- _Text shown_:
- Opening Delimiter -

Finding “What Comes Next” Through Solo Travel

by DIWYY · 11 comments

“Give yourself a chance. There is much to do and see in the world.”

The advice came to me at the conclusion of my trip overseas, from a fifty-something ex-pat who had called Eastern Europe home for the past decade and a half. She shared with me bits of her life abroad, stories in beautiful detail, expressed in the most sincere of tones. She was one of those seasoned travelers I had always dreamt of being. I could see a life of adventure embedded in the wrinkles on her face—tales of endless laughter, of occasional pain, of both smiles and tears. A full life. A life she had chased after.  A life she loved. And now, she was embarking on a solo round-the-world trip. Who says you’re too old to travel? I told her I was on my way home after three months of living, working, and backpacking across Europe.

In May of last year, I graduated from the University of South Florida with two degrees and no real sense of where my life was headed. Everyone said I had the whole world in front of me; a fact both terrifying and thrilling. The idea that I could be whoever and wherever I wanted to be had always seemed out of reach. I felt like I had expectations to live up to, and that my own dreams could be put on the back-burner a little while longer. Then the question dawned on me: Why not [travel] now? What and who, besides myself, was keeping me from taking on the world?

So, in efforts to postpone the “What comes next?” question and dodge people’s inquiries about my future, I happily accepted an offer to conduct bioarchaeological fieldwork with one of my anthropology professors in Hungary. I would be afforded the opportunity to work in both laboratory and mass grave excavation settings. This is what I love most about studying Anthropology—the chance to apply lessons learned in lecture to the field. I had also never truly experienced Europe, and I figured this would be a great chance to further my education while exploring the world. I bought a plane ticket, and I chose a random start and end date (an adventure that would end up spanning 91 days). I packed my belongings into the sturdy backpack that would become my home, and set sail for the life that awaited me overseas.

- Closing Delimiter -

- _Data for review_:
- Opening Delimiter -

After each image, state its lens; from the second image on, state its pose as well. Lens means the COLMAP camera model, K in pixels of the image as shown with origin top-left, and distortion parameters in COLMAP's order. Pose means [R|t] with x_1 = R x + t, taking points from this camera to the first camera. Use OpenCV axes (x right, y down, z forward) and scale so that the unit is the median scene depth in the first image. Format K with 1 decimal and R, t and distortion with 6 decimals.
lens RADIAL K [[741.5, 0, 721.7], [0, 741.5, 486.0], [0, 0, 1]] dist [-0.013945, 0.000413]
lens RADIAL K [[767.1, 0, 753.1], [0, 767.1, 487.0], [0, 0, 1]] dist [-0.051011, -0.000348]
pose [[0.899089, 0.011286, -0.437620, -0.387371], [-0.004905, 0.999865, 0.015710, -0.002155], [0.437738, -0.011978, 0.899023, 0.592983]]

- Closing Delimiter -
- Opening Delimiter -

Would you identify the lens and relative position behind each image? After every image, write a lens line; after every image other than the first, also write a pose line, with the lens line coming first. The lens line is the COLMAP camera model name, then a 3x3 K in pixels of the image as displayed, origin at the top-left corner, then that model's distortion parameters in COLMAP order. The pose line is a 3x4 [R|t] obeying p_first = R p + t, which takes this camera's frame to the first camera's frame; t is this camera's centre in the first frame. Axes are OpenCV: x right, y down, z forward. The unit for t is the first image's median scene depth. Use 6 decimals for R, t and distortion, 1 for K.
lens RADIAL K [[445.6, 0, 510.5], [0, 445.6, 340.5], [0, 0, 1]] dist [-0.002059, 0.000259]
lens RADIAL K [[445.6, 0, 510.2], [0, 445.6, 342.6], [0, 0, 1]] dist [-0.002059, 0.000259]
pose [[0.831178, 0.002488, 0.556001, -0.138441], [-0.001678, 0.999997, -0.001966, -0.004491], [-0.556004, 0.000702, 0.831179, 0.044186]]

- Closing Delimiter -
- Opening Delimiter -

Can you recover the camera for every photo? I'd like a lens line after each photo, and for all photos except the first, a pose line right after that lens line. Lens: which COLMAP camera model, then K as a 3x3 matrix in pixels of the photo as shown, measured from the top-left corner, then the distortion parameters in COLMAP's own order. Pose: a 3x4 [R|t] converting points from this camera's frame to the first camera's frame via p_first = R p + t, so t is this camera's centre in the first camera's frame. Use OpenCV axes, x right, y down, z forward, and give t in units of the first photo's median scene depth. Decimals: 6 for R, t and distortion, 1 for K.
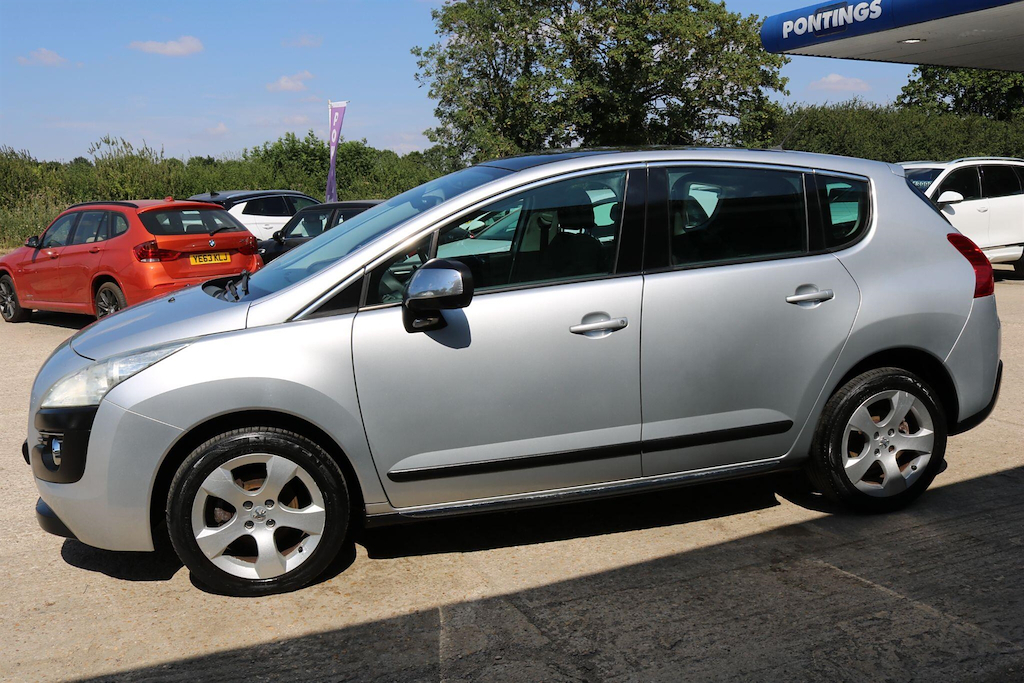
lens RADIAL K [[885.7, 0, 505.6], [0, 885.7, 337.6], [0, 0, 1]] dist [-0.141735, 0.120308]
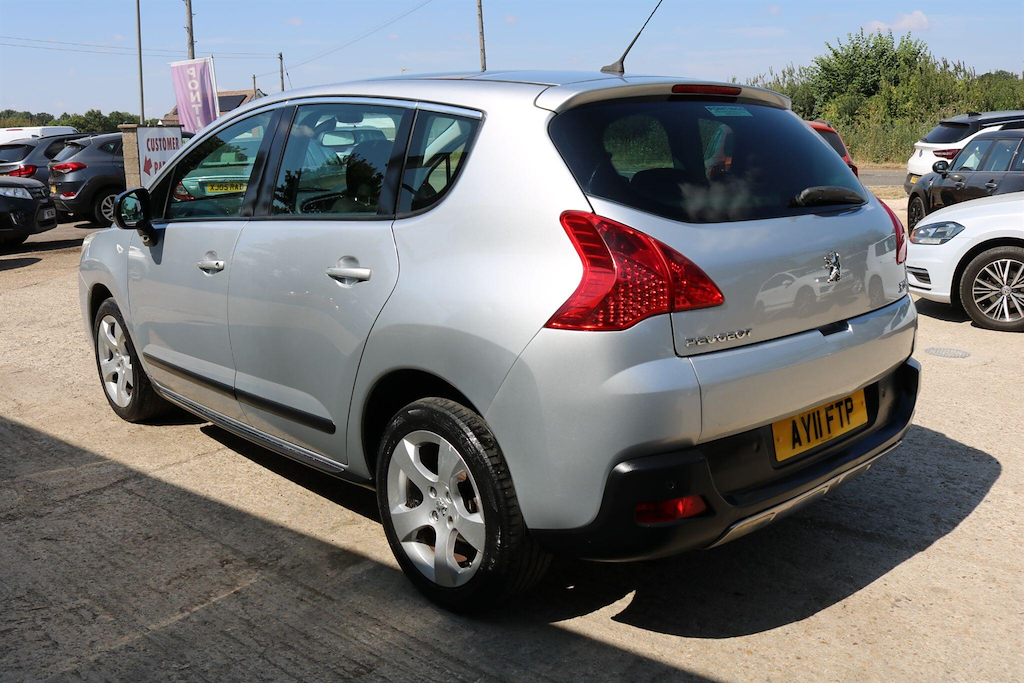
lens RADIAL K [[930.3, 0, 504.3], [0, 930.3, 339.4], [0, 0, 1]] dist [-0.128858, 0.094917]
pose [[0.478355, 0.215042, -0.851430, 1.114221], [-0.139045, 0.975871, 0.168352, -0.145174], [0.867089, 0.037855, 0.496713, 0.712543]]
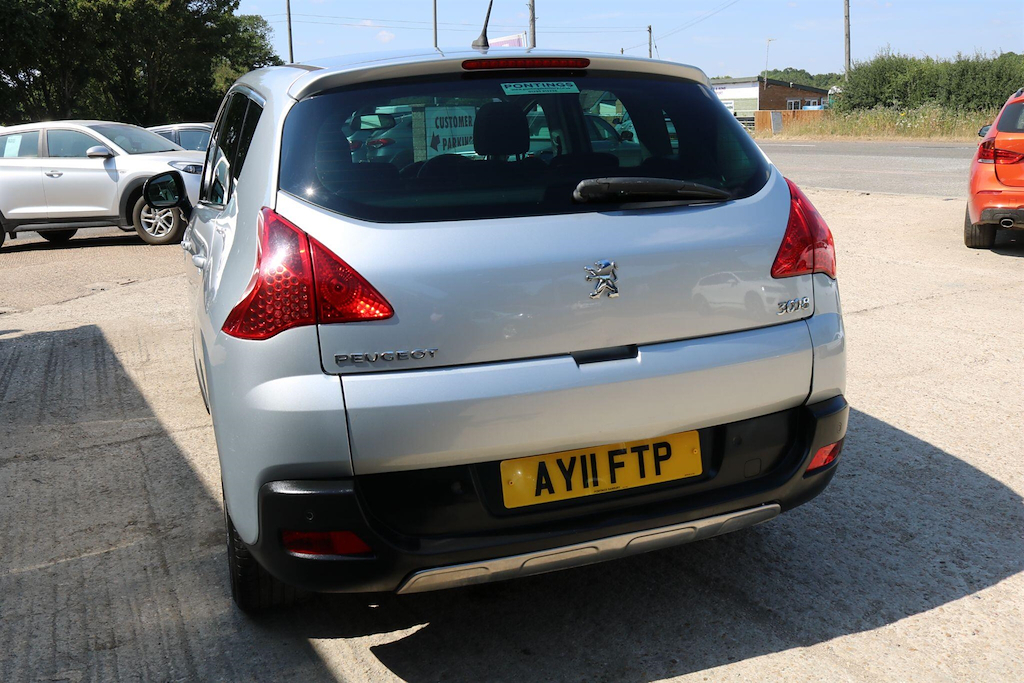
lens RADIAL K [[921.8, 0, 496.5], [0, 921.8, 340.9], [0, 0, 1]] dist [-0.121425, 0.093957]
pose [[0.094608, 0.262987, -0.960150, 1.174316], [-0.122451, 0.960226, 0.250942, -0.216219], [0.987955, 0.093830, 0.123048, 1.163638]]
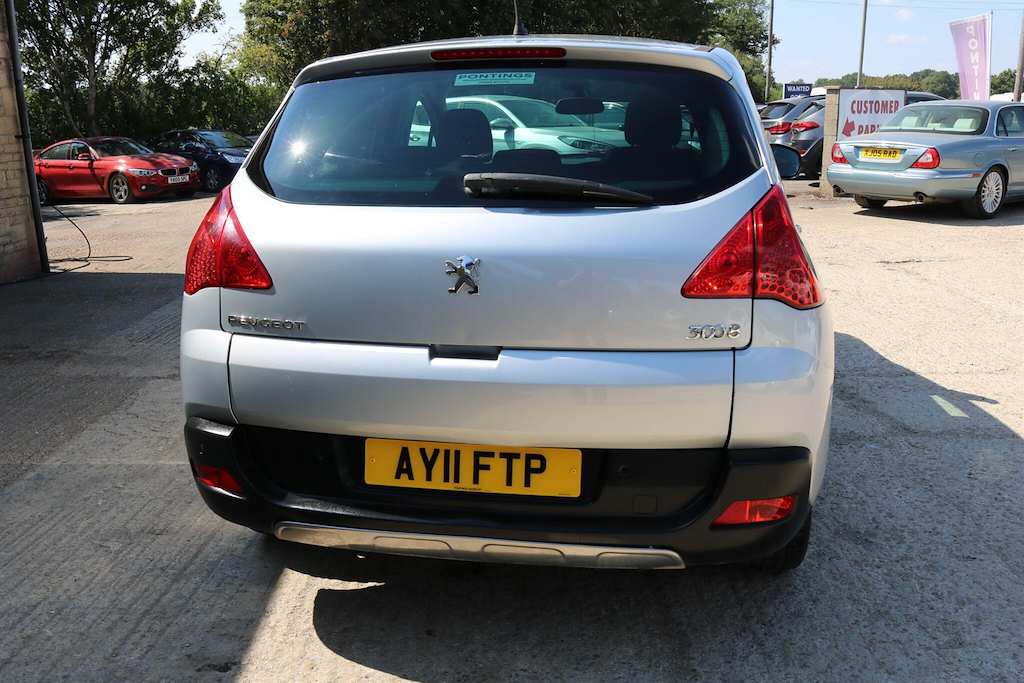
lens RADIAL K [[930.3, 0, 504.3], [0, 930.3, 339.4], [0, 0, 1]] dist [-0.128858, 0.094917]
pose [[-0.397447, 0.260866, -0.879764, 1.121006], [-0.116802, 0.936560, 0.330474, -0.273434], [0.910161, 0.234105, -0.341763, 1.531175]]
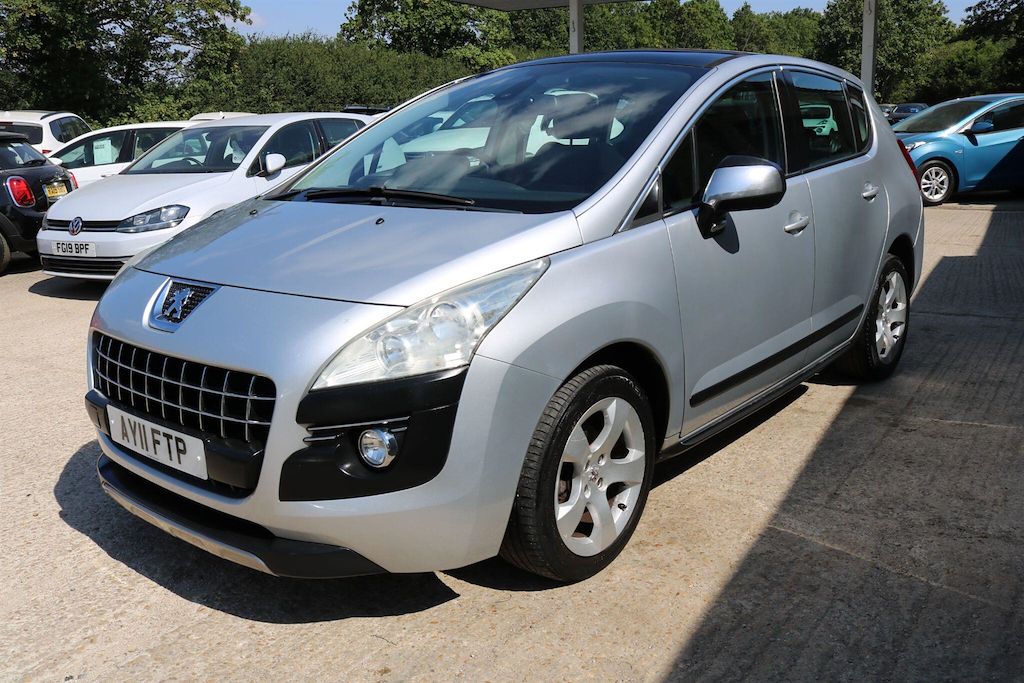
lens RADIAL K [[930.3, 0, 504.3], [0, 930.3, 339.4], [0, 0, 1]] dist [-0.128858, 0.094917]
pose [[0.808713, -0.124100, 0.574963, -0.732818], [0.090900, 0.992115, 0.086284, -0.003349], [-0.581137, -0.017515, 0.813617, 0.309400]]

- Closing Delimiter -

- _Tasks for this exercise_:
**A.** Return the passage of the solo travel essay starting with "In May of last" and going on through "on the world?", copied word for word.
**B.** Carry the essay on solo travel further, beginning right after its final sentence.

- _Answers for the tasks_:
**A.**
In May of last year, I graduated from the University of South Florida with two degrees and no real sense of where my life was headed. Everyone said I had the whole world in front of me; a fact both terrifying and thrilling. The idea that I could be whoever and wherever I wanted to be had always seemed out of reach. I felt like I had expectations to live up to, and that my own dreams could be put on the back-burner a little while longer. Then the question dawned on me: Why not [travel] now? What and who, besides myself, was keeping me from taking on the world?

**B.**
When I left the U.S. for Europe, I had no idea what being a solo traveler entailed. I had immediately placed myself in a situation where I had to sink or swim, and luckily, I swam. I was unaware of backpacker etiquette and the rules that came along with this newly-inherited lifestyle. What you have to know about me is that I’m quiet and cautious by nature. I can be stubborn and it’s not often I ask for help. But I had always known I was capable of change. I had always known that I could be independent, that I could take care of myself, and learn along the way. By the end of my trip, I felt transformed. While backpacking, I came to embrace a more glass half-full view on life—I felt myself abandon the notion of always having to have a plan. I allowed myself to be a little more carefree. I learned to let go, to enjoy the present moment, to take advantage of opportunity, and choose to live fully, because who knows if or when I’ll ever get to pass this way again? Traveling solo forced me into these different roles, and completely changed my perspective on life. Instead of planning everything down to the minute, I would eventually find myself standing in the middle of the train station, and I’d choose my next stopping point on the spot. Because I could.

I flew into London, England two weeks before I had to be in Miskolc, Hungary for fieldwork. During those initial weeks on the road I learned how to read a map, I braved my first Couch Surfing experience (which went better that any expectations I could have ever held), and I made friends with locals and backpackers who shared stories about their own adventures. Stories that, as a novice backpacker, I yearned to own and I listened to with extreme attention. I felt these people had lived a lifetime in the span of a few months, and I could not wait to compose my own journey and share those tales with others.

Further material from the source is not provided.